The Register: IBM has finally brought the Great Rebellion [OS/2] to a close.
The Register was the only online obituary that mentioned eComStation, a third-party OS/2 derivative that everyone forgets about. Interestingly, the product literature never mentions OS/2 by name, only bragging about its technology licensed from IBM.

The Reg also talked about OS/2 version 3 being positioned as a gamer’s OS. Maybe that’s ironic, coming from the suits at IBM, and that wasn’t how I saw it–I switched from Windows 3.1 to OS/2 because, coming from an Amiga, I was used to being able to multitask freely without a lot of crashes. Windows 3.1 crashed pretty much every day if I tried to do that. OS/2 knocked that number down to about once a year, and usually those lockups happened when I was running Windows apps.
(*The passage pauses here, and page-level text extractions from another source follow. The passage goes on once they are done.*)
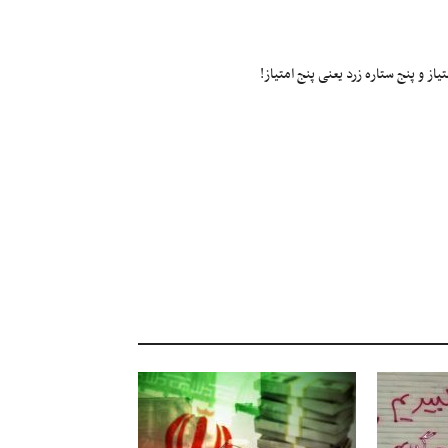
ز و پنج ستاره زرد یعنی پنج امتیاز!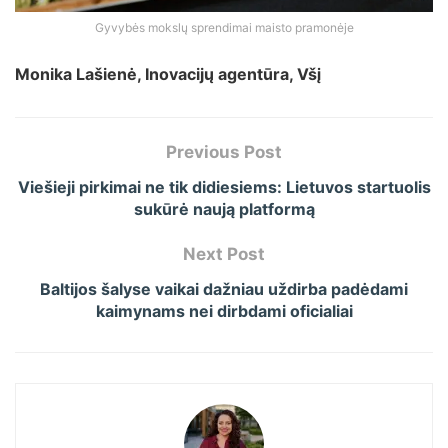
Gyvybės mokslų sprendimai maisto pramonėje
Monika Lašienė, Inovacijų agentūra, Všį
Previous Post
Viešieji pirkimai ne tik didiesiems: Lietuvos startuolis
sukūrė naują platformą
Next Post
Baltijos šalyse vaikai dažniau uždirba padėdami
kaimynams nei dirbdami oficialiai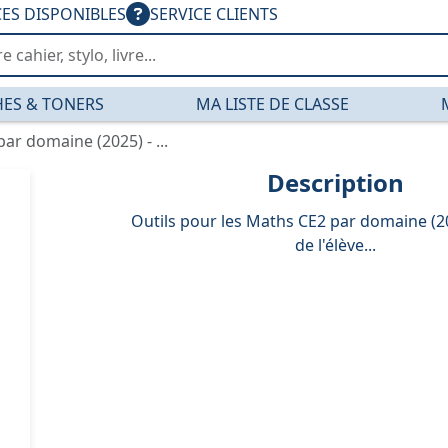
CES DISPONIBLES
SERVICE CLIENTS
ES & TONERS
MA LISTE DE CLASSE
ar domaine (2025) - ...
Description
Outils pour les Maths CE2 par domaine (20
de l'élève...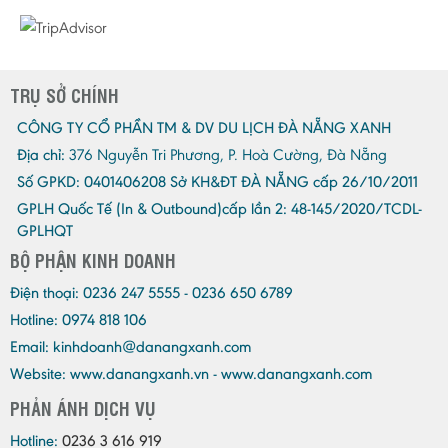
TRỤ SỞ CHÍNH
CÔNG TY CỔ PHẦN TM & DV DU LỊCH ĐÀ NẴNG XANH
Địa chỉ:
376 Nguyễn Tri Phương, P. Hoà Cường, Đà Nẵng
Số GPKD:
0401406208 Sở KH&ĐT ĐÀ NẴNG cấp 26/10/2011
GPLH Quốc Tế (In & Outbound)cấp lần 2:
48-145/2020/TCDL-
GPLHQT
BỘ PHẬN KINH DOANH
Điện thoại:
0236 247 5555 - 0236 650 6789
Hotline: 0974 818 106
Email:
kinhdoanh@danangxanh.com
Website: www.danangxanh.vn - www.danangxanh.com
PHẢN ÁNH DỊCH VỤ
Hotline:
0236 3 616 919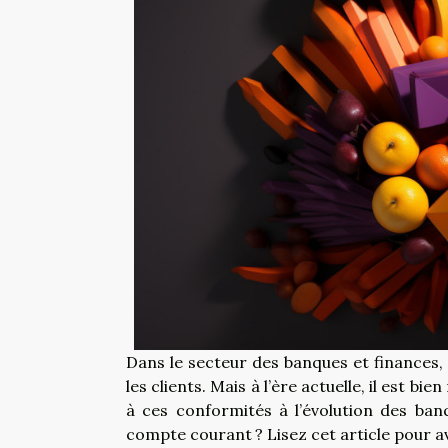
Dans le secteur des banques et finances,
les clients. Mais à l’ère actuelle, il est 
à ces conformités à l’évolution des banq
compte courant ? Lisez cet article pour a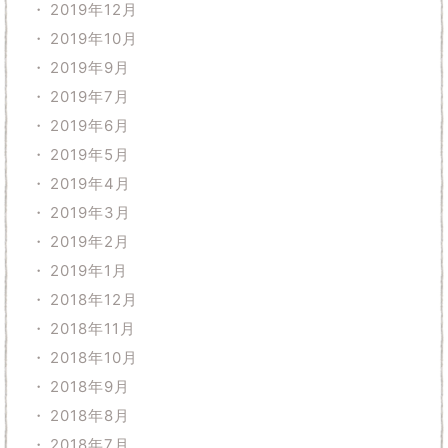
2019年12月
2019年10月
2019年9月
2019年7月
2019年6月
2019年5月
2019年4月
2019年3月
2019年2月
2019年1月
2018年12月
2018年11月
2018年10月
2018年9月
2018年8月
2018年7月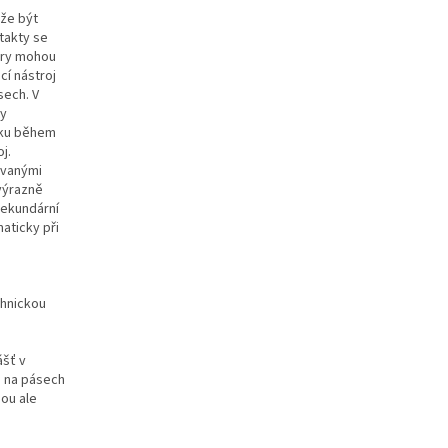
ůže být
takty se
ory mohou
cí nástroj
sech. V
ty
líku během
j.
ovanými
 výrazně
sekundární
aticky při
chnickou
ášť v
o na pásech
sou ale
Even though I never really thought of it that way, OS/2 was great for games. Since it used virtual DOS machines, each environment had its own memory management, so you could fine-tune it and avoid shuffling around boot disks or struggling to master the DOS 6.0 boot menus. Pretty much no matter what you did, you got 600K or more of conventional memory to work with, and with some fine-tuning, you could bring that total much higher than you could usually attain with DOS. Since 600K was almost always adequate, most games just ran, no sweat.

The other thing I remember is the speed at which DOS games ran. Generally, running it under OS/2 gained you a speed grade. A game running under OS/2 on a DX2/50 felt like a DX2/66 running under DOS would feel. An OS/2 wizard could usually squeeze yet more performance out of the game with some tweaking.
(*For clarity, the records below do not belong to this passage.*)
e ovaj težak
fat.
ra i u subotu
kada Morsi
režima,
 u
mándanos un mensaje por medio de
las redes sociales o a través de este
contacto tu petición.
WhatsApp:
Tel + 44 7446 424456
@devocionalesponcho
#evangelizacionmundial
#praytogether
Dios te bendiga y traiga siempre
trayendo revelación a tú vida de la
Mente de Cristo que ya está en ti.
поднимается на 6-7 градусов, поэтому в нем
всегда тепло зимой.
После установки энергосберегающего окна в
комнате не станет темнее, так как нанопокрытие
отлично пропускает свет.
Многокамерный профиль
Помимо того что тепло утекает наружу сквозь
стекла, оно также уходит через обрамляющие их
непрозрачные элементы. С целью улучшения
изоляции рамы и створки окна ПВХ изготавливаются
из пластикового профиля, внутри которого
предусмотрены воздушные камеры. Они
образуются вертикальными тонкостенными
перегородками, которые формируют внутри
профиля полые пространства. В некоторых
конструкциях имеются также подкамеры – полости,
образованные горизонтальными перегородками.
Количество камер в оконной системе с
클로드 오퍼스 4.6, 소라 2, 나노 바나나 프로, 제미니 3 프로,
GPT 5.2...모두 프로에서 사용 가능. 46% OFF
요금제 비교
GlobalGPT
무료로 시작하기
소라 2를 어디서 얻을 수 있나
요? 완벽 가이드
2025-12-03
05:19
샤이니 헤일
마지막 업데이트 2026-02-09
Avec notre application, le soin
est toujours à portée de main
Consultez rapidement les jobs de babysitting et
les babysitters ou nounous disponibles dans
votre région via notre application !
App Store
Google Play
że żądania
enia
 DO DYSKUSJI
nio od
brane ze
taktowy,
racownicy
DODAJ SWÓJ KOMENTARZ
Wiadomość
I have fond memories of playing Railroad Tycoon, Civilization, and Tony LaRussa Baseball 2 on my Compaq 486 running OS/2 v3.

And there was another really nice thing about OS/2. When I bought a shiny new Pentium-75 motherboard and CPU and a new case, I pulled the hard drive out of the Compaq and dropped it into the Pentium. It just worked. All I had to do was load drivers for my new video card, since it used a different chipset than my 486.

And the cult of OS/2 won’t go away just yet. The talk over at has me almost ready to install OS/2 again.